### Reading passage
──────

We sorted the room as best we could, even managing to divide part of the room into a semblance of a living room, complete with TV, sofa and kettle. We surveyed our work, mentally clapping ourselves on our aching backs. We were convinced this was a provisional arrangement, that we would be renting our long-awaited unit-by-the-beach in no time, that we could happily turn our backs on the shoddy, short-term accommodations available to people on an interim stay, that we could finally rid ourselves of the shackles that restrain any Working Holiday Visa holder. It was the only thing that motivated me to haul my arse to work in the mornings and endure the endless stream of snobbery from the apparently cultured clientele that frequented the cafe.
Life in The Birmy was not one I'll remember fondly. Our room was cramped and yet worth over 200 dollars a week. We were situated a floor up from the bar itself and various lives shows featuring faulty amps and badly tuned instruments kept us awake most nights. Sleep was unattainable on a street where revelers, trams and strobe-like street lights habituated.

──────

### Entries shown
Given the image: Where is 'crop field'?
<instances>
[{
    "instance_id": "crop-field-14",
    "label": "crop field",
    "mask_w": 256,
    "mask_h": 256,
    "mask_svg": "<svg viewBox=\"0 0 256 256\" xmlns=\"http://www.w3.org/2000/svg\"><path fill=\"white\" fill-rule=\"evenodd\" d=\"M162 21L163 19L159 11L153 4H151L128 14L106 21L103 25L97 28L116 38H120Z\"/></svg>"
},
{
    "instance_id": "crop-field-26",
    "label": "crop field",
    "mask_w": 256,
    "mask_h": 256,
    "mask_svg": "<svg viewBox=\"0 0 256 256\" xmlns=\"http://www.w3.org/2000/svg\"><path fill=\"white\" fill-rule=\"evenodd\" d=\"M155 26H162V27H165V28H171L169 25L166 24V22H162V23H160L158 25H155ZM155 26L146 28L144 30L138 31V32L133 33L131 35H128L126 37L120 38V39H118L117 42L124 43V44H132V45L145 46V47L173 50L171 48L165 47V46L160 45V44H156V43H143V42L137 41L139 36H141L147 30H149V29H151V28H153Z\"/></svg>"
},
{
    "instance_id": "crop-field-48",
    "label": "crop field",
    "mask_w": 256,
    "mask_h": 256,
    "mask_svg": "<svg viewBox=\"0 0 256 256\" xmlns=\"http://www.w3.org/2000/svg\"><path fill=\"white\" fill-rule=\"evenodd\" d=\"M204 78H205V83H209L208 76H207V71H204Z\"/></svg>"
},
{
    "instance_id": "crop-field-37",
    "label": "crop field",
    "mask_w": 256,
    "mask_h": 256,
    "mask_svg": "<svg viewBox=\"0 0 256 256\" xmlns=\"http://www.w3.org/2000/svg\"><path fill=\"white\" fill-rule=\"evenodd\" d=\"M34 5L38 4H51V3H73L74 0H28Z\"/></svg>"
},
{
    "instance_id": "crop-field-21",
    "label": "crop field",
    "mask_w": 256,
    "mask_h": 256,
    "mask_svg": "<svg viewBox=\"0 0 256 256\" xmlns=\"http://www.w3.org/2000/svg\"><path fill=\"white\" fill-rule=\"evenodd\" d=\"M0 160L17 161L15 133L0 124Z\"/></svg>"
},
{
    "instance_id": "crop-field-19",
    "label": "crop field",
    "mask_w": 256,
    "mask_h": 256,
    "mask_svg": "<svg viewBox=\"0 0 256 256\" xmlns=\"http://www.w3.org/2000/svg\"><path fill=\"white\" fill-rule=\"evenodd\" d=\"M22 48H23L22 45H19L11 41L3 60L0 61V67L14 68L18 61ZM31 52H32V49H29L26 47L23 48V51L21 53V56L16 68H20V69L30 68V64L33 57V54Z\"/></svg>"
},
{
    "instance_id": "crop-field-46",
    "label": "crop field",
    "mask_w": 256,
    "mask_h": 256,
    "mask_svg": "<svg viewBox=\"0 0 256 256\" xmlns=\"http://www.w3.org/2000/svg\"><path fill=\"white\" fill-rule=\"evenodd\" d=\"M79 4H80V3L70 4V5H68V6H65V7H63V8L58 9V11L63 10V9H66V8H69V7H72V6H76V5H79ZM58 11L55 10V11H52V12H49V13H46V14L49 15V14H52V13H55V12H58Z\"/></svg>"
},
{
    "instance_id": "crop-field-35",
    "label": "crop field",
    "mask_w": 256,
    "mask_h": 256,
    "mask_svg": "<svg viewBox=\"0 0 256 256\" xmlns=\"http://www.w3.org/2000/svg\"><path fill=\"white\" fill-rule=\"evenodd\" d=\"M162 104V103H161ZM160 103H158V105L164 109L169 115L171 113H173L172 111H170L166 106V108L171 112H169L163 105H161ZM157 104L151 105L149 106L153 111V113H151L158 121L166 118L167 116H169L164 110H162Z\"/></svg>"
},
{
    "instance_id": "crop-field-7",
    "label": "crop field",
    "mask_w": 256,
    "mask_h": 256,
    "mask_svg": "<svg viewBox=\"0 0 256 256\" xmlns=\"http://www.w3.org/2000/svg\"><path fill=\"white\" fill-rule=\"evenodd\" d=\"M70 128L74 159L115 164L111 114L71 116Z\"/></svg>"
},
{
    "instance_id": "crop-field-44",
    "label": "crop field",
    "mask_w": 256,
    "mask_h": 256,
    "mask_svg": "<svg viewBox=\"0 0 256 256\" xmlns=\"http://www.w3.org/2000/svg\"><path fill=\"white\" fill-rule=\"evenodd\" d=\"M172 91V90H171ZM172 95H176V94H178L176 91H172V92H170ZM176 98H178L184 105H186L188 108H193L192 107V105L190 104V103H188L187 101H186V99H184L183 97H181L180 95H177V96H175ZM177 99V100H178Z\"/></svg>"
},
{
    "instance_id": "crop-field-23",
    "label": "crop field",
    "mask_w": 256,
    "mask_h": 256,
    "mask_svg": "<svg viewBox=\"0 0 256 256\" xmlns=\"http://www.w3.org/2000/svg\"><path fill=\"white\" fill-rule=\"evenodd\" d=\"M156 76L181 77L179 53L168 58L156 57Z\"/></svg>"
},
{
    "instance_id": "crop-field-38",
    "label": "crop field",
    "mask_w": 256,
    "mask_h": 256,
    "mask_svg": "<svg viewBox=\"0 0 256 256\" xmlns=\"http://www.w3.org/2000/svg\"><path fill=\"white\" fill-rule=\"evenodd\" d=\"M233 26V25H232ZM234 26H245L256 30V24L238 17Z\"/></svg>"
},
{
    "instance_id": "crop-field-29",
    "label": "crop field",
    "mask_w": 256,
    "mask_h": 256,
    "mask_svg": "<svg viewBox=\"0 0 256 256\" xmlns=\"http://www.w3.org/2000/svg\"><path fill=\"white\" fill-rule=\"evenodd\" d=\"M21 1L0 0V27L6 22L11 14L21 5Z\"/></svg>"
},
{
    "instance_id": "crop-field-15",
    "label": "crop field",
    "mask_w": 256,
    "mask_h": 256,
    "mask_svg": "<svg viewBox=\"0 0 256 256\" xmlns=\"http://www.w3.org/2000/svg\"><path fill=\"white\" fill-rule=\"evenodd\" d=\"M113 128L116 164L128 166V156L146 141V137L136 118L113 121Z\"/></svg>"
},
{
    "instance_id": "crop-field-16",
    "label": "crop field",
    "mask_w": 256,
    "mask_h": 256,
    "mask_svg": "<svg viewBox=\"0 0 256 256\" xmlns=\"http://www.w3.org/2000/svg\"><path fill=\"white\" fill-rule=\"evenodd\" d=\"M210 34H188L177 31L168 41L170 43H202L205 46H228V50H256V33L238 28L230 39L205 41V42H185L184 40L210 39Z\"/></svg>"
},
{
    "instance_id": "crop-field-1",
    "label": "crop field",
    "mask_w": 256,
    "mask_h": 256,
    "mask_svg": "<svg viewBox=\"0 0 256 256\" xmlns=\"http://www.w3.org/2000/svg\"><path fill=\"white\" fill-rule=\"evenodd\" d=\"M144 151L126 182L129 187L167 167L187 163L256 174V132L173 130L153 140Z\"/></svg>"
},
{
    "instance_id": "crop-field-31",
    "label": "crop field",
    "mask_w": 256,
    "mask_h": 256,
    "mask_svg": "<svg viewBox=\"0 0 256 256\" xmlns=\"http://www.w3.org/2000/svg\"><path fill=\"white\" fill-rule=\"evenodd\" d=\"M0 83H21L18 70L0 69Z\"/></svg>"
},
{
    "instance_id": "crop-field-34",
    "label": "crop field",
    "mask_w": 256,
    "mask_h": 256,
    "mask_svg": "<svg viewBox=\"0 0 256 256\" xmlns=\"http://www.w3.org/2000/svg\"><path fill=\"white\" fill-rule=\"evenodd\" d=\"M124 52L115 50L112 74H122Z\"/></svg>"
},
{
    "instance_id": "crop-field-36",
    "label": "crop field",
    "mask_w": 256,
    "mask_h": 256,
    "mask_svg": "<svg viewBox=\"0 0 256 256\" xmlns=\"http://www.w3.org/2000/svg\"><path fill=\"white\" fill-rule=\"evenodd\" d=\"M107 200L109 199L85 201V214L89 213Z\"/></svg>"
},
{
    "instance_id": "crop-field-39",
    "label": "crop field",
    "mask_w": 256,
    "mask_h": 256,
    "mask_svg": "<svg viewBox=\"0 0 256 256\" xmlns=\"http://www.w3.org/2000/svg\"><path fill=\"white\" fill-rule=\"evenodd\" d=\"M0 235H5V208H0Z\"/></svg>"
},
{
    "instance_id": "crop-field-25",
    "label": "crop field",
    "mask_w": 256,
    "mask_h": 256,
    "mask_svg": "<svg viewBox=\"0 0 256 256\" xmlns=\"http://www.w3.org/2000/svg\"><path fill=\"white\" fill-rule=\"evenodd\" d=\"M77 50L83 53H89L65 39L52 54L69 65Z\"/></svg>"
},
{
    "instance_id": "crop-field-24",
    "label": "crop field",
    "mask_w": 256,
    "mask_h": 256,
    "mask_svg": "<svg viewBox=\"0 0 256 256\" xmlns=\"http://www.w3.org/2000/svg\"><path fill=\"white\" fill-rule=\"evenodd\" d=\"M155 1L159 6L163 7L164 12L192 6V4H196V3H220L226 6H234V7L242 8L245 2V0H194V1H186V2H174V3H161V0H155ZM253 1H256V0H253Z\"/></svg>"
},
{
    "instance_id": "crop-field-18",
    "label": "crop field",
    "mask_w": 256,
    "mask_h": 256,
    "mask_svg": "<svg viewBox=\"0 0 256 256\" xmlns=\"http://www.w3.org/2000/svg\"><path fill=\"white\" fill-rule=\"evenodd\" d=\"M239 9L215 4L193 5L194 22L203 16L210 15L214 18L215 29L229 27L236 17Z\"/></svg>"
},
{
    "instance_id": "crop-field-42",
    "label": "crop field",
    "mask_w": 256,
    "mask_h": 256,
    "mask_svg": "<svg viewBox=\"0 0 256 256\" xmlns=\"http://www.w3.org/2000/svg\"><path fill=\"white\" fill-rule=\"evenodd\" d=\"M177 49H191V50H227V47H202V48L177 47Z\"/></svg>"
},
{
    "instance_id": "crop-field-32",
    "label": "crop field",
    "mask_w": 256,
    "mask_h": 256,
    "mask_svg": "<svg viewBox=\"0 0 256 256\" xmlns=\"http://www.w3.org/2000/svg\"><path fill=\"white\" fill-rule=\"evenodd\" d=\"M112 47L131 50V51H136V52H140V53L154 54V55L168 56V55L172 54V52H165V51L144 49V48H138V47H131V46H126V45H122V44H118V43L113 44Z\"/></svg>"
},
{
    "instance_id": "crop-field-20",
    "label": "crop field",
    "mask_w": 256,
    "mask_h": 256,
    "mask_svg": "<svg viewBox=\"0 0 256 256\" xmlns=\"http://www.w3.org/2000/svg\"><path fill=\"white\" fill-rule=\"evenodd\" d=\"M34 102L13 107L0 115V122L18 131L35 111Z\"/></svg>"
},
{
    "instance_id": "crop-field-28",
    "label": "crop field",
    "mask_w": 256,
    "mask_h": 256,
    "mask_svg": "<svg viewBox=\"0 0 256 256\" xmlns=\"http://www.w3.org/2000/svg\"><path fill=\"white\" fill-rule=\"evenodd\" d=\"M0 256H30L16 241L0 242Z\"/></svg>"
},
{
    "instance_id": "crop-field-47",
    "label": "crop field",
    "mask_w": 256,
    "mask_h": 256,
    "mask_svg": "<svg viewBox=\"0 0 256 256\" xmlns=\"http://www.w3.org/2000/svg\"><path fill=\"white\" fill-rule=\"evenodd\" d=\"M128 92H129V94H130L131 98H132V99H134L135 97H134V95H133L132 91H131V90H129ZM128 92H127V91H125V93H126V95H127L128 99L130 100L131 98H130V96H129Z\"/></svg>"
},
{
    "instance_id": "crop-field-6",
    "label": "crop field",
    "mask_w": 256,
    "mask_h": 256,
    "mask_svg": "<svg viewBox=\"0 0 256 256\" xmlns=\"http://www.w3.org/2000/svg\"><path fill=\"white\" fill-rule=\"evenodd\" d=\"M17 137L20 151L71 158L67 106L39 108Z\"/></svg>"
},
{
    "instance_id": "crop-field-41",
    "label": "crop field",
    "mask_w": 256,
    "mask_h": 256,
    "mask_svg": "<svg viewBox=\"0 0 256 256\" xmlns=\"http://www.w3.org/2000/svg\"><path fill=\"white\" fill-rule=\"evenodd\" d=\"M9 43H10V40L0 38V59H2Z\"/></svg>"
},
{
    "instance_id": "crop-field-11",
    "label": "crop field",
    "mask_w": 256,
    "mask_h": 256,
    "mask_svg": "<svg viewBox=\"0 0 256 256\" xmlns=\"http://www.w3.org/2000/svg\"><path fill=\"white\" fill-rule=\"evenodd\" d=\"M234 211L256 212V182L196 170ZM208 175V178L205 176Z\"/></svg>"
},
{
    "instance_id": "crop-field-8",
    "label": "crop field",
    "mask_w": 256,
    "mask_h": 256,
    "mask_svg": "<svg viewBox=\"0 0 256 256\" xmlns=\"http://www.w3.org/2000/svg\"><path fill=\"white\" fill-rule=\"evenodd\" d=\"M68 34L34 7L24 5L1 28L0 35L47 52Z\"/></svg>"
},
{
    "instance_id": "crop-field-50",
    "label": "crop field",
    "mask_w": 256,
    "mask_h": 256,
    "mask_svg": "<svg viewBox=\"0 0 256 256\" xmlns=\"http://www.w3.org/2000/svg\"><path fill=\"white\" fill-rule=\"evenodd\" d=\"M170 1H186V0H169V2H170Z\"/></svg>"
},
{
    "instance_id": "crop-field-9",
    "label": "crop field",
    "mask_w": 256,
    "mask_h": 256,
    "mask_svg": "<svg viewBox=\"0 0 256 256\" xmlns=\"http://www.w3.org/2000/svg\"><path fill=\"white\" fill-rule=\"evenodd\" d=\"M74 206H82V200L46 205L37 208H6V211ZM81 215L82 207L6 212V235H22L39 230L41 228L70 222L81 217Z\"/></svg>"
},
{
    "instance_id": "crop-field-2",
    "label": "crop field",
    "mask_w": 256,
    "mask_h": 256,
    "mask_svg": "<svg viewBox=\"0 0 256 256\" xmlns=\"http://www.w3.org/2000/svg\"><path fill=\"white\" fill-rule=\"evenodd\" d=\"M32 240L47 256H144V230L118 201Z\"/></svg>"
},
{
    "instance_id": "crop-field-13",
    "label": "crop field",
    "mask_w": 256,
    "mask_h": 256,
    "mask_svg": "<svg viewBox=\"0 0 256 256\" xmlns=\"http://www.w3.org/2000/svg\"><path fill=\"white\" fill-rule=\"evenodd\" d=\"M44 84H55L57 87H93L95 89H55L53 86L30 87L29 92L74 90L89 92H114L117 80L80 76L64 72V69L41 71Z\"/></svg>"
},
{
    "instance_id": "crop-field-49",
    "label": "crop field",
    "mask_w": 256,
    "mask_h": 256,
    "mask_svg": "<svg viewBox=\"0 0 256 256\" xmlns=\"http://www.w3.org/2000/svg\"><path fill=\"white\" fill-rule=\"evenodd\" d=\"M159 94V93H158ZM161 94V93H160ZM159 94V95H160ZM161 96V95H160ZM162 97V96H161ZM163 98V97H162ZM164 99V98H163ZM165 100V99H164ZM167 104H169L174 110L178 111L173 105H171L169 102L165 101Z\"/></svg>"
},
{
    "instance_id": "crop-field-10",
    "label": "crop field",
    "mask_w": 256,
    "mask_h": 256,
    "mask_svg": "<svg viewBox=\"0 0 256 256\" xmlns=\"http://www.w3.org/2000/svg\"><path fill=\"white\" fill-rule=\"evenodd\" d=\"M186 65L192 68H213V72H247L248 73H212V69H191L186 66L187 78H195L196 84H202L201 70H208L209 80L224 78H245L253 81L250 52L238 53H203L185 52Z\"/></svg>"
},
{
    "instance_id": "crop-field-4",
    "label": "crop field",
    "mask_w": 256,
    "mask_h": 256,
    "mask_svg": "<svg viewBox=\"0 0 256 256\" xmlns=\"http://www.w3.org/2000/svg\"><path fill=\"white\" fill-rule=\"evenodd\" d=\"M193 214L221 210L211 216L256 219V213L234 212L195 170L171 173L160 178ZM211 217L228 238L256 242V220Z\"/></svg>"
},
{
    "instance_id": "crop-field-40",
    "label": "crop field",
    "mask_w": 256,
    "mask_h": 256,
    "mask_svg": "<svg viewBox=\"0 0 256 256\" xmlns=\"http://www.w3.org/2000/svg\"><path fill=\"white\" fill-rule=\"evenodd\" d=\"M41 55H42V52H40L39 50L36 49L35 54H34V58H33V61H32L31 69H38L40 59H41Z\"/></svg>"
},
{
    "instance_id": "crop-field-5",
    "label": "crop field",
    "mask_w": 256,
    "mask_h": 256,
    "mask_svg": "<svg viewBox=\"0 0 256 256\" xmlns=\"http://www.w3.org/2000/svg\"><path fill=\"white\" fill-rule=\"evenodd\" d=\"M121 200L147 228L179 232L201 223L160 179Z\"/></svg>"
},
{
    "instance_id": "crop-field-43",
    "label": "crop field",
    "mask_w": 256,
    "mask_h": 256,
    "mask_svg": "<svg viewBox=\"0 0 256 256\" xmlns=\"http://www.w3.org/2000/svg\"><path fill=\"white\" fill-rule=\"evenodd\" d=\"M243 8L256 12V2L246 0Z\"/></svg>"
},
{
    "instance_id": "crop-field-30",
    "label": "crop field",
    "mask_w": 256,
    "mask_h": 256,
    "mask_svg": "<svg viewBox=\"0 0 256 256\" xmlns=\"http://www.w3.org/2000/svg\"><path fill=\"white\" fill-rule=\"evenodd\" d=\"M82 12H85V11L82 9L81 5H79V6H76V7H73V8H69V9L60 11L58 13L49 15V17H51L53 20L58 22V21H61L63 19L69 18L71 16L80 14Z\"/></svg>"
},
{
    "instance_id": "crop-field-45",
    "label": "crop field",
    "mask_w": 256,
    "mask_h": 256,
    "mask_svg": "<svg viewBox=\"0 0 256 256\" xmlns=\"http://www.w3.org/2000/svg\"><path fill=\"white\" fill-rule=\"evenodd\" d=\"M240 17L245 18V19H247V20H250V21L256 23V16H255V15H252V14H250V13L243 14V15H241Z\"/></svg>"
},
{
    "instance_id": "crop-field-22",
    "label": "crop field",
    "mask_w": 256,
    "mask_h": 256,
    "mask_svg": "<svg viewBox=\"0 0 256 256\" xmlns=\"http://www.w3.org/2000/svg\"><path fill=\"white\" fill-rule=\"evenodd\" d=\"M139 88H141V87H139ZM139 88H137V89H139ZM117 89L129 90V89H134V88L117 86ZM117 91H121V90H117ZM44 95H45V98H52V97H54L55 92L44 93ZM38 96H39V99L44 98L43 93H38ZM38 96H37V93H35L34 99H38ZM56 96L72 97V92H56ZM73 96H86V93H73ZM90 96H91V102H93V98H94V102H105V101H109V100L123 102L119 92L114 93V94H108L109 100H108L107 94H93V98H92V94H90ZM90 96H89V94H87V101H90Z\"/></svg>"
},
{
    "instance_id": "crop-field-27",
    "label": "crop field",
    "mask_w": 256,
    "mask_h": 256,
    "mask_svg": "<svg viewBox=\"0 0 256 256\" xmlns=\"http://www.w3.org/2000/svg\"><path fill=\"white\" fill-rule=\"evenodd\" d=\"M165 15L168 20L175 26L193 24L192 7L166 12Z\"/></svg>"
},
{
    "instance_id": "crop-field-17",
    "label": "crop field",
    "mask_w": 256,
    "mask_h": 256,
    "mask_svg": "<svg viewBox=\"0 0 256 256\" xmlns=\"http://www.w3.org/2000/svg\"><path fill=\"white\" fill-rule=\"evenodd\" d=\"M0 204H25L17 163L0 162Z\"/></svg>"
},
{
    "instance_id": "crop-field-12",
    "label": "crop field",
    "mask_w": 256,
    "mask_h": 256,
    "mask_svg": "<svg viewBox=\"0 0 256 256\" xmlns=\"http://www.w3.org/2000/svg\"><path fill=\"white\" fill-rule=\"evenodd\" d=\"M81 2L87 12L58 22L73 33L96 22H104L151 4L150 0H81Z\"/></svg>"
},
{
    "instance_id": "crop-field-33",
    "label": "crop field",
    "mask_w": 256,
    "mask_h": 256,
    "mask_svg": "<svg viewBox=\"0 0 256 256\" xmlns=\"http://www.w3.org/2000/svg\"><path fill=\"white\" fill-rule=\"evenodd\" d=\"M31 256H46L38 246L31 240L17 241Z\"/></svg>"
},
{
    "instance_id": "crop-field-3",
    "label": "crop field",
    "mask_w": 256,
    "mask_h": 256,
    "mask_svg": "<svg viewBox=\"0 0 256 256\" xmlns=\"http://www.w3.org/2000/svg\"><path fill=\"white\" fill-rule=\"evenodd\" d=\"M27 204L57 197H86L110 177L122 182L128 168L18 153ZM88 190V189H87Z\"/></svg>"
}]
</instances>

──────

### Required tasks
• 1. Name every item that the passage about living in The Birmy says furnished the makeshift living room.
• 2. Write the next few sentences of the passage about living in The Birmy, following on from its final sentence.

### Results of the tasks
• 1. TV, sofa, kettle

• 2.
A walk to work or to the Woolworths at the end of the street was inevitably coupled with a tirade of abuse from the various drunken and drugged-up. 
The Birmy's other occupants were largely lovely, most notably one of the girls I met while working alongside Boss and Sappy, and her boyfriend - possibly the world's most likable couple. But even their presence was dimmed by the constant companionship of the strange older man who lived upstairs and spent most of his time staring into a computer screen at the top of the fire escape, watching everyone's every move out of the corner of his eye, and the floating fecal matter the Nepalese boys liked to leave as tokens of their existence in the only toilet I was ever brave to chance using. 
The bar downstairs probably didn't help matters, because it became way to easy to get drunk and inform the landlord - who was always keeping a stool warm in front of the taps - that he probably was a bit old for his much better-looking significant other.
However, dreams of our sponsorship kept The Boyfriend and I going. We'd check out real estate websites on our days off, paupering ourselves week in and out to ensure we would have the money necessary for a deposit for a nice place when the time eventually came. We would keep tabs on the job websites, keeping track of any opportunity that might garner me stable employment once my eligibility improved. I kept a watchful eye on rescue centers, reminding The Boyfriend daily that he had promised we could get a dog once we had sorted ourselves out in Australia.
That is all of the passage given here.